## [Required action 1]
In the passage on pre-form removal, why does dissolving the polymer foam count as removing the pre-form destructively?
## [Required action 2]
Present the lines of the records as a numbered list, starting with the line containing "The value of AN22-000560" and continuing through the end of the records. Omit blank lines and pictures.

## [Given passage]
A pre-form is "destructively removed" where it is not available for
re-use in the process. For example, a ceramic solid article may be
produced by coating a textile pre-form with a slurry of cermet. The
textile pre-form may be destructively removed by subject the coated
textile pre-form to a temperature high enough to cause the
decomposition of the textile pre-form (e.g., by sintering). In
another example, a solid article may be produced by coating a
polymer foam pre-form with a coating composition. After the coated
foam pre-form is dried or sets, it is subjected to an organic
solvent which dissolves the polymer foam and thus destructively
removing the pre-form from the dried coating composition. The dried
coating composition resulted may be further processed to produce
the article of manufacture.

## [Supplied data]
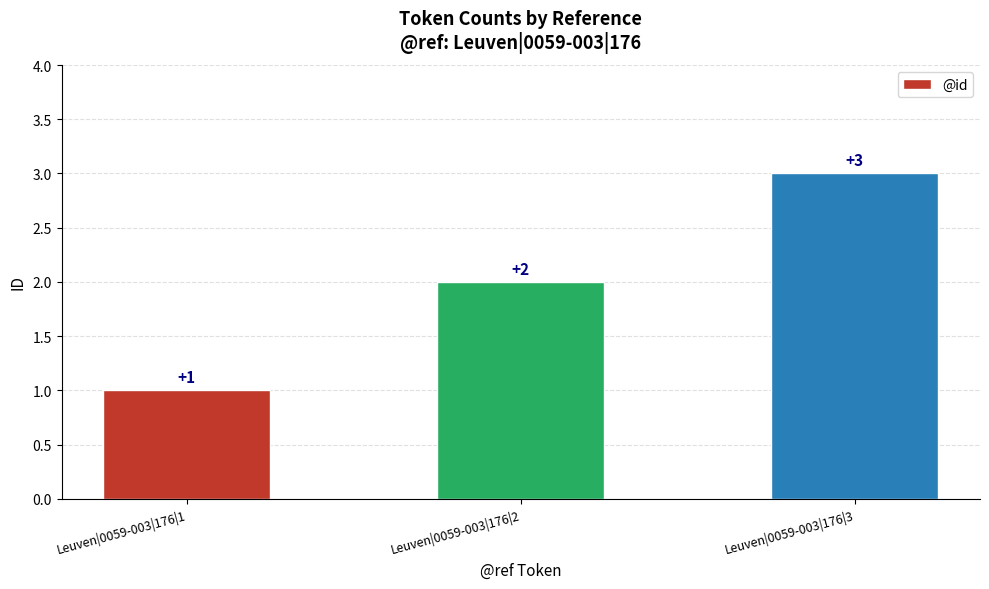

What is the maximum value shown in the chart?

3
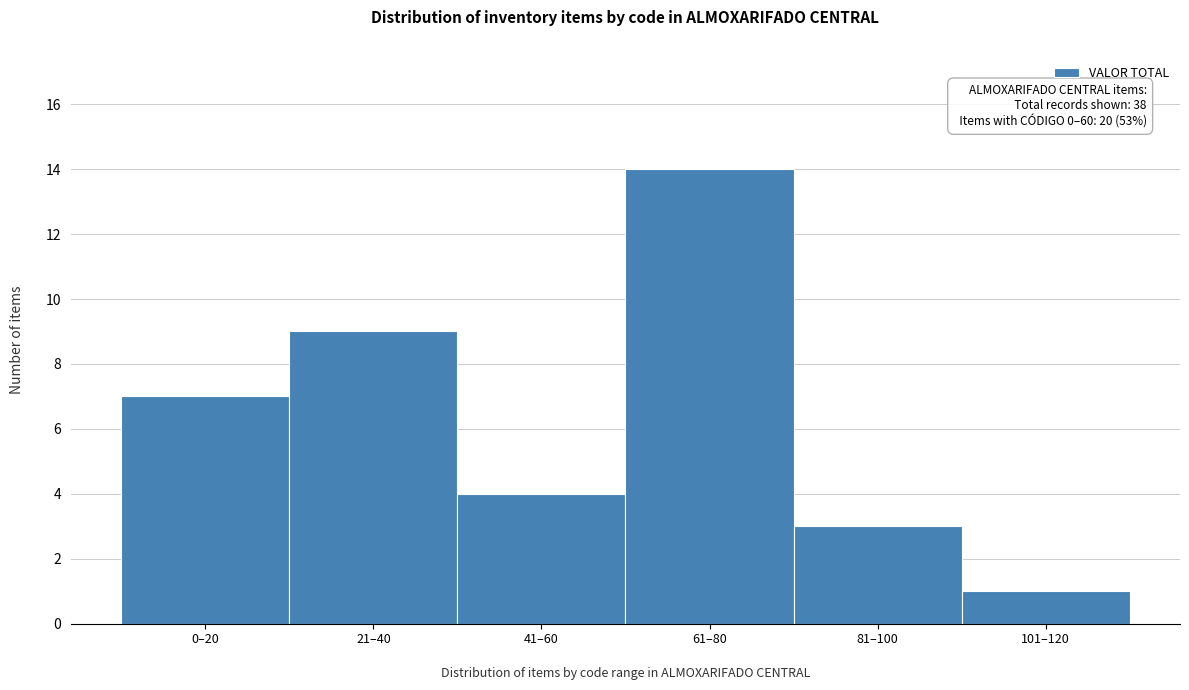

Reading left to right, list all the values displayed in this chart.

7	9	4	14	3	1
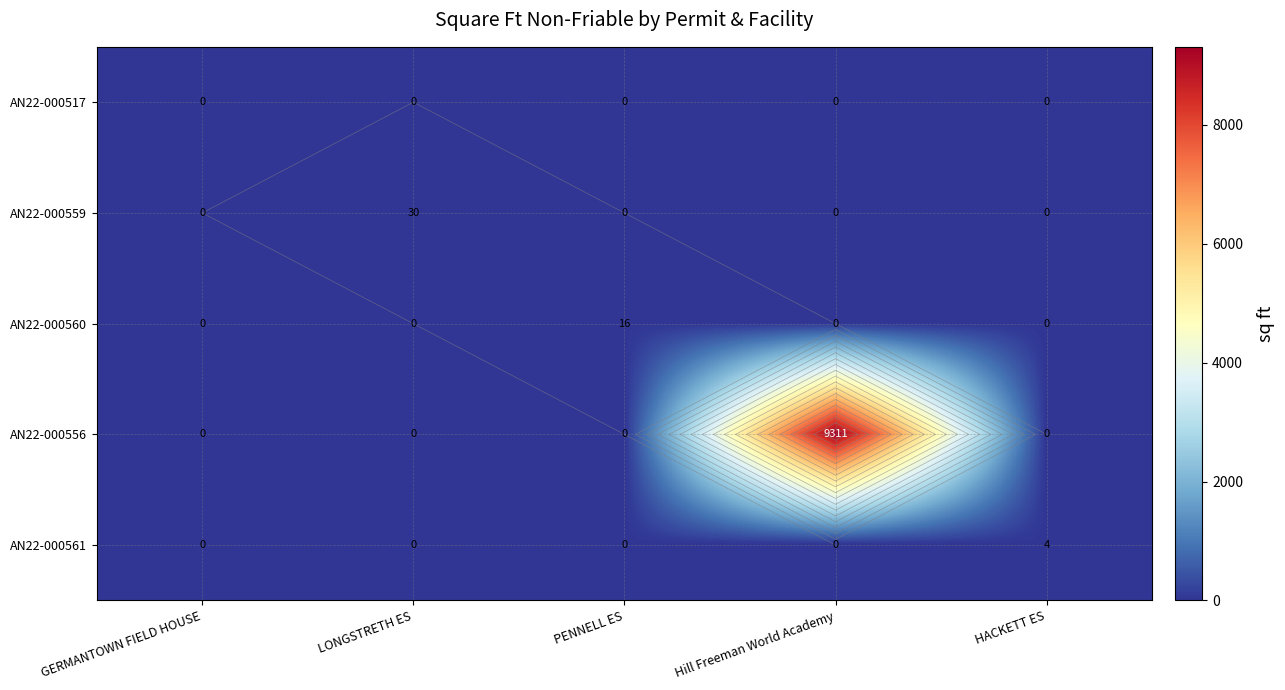

The value of AN22-000560 at GERMANTOWN FIELD HOUSE is 0. True or false?

True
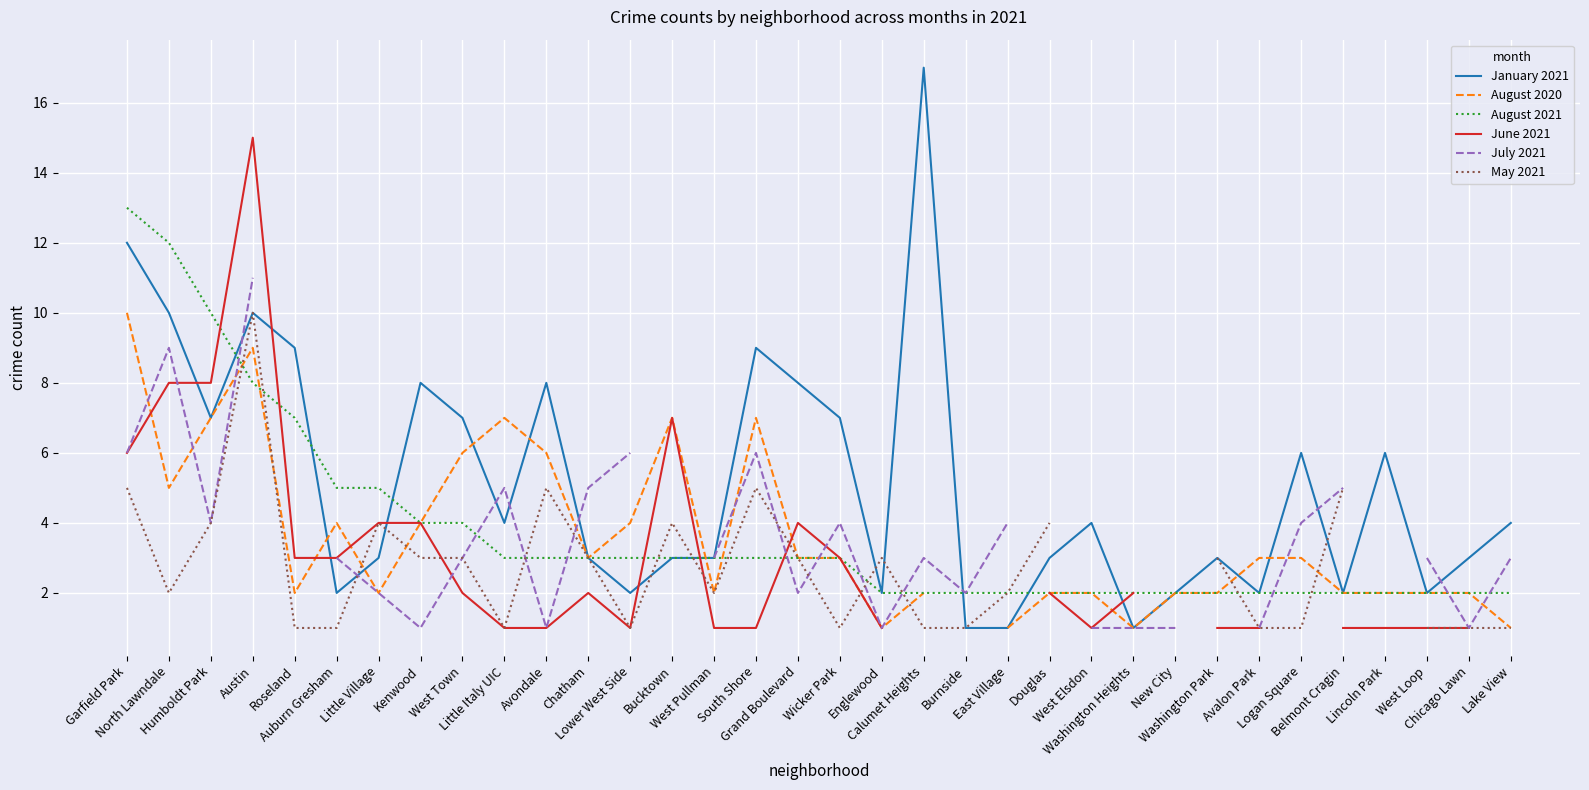

What is the value of the July 2021 point at the 8th from the left?

1.0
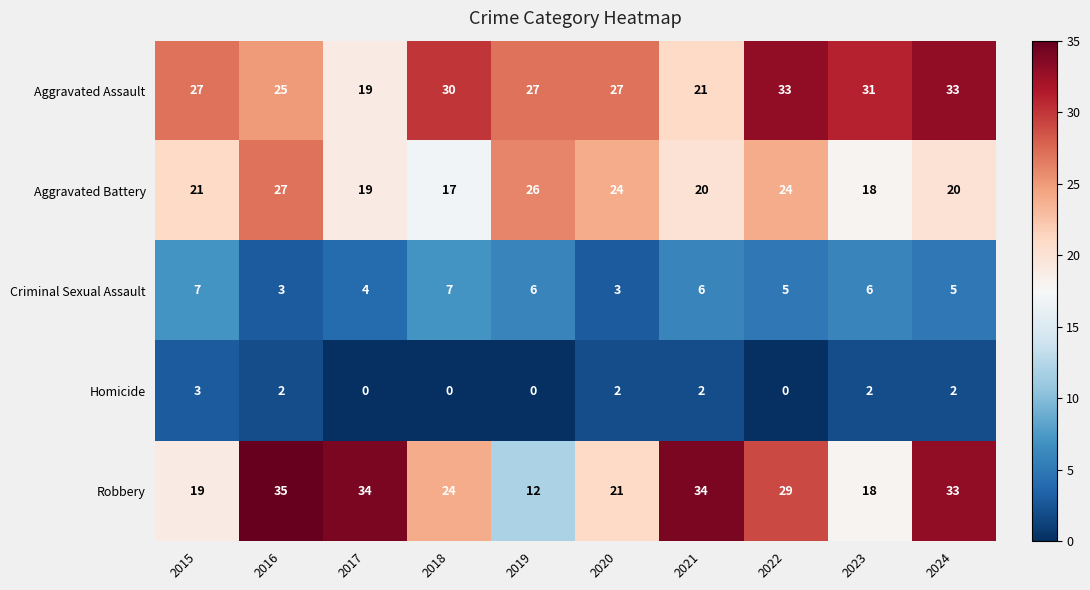

What is the spread (max minus min) of values at 2023?

29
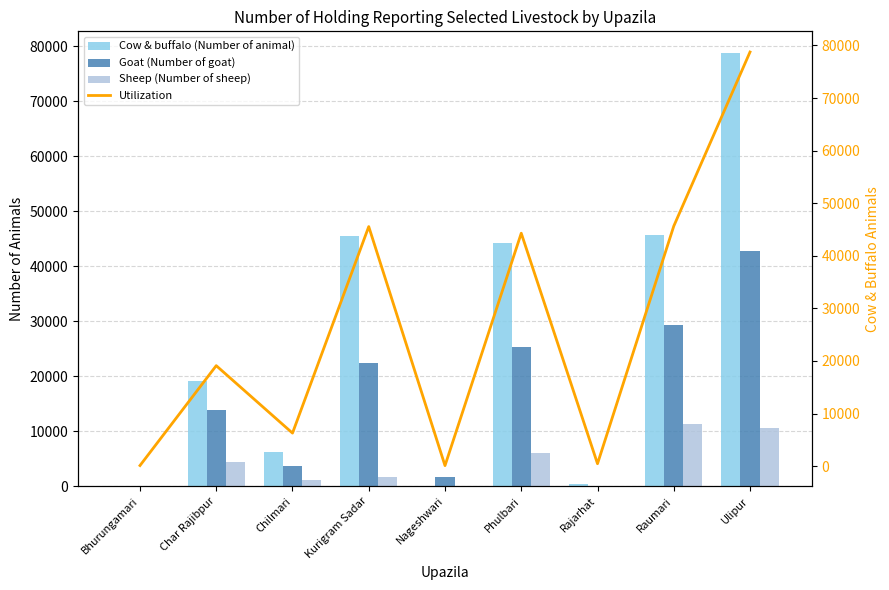

Is it true that Goat (Number of goat) equals 25259 at Phulbari?

True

## [Answer area 1]
A pre-form is destructively removed when it can no longer be reused in the process. The organic solvent dissolves the polymer foam, so the foam is gone from the dried coating and cannot be used again.

## [Answer area 2]
1. The value of AN22-000560 at GERMANTOWN FIELD HOUSE is 0. True or false?
2. True
3. What is the value of the July 2021 point at the 8th from the left?
4. 1.0
5. What is the spread (max minus min) of values at 2023?
6. 29
7. Is it true that Goat (Number of goat) equals 25259 at Phulbari?
8. True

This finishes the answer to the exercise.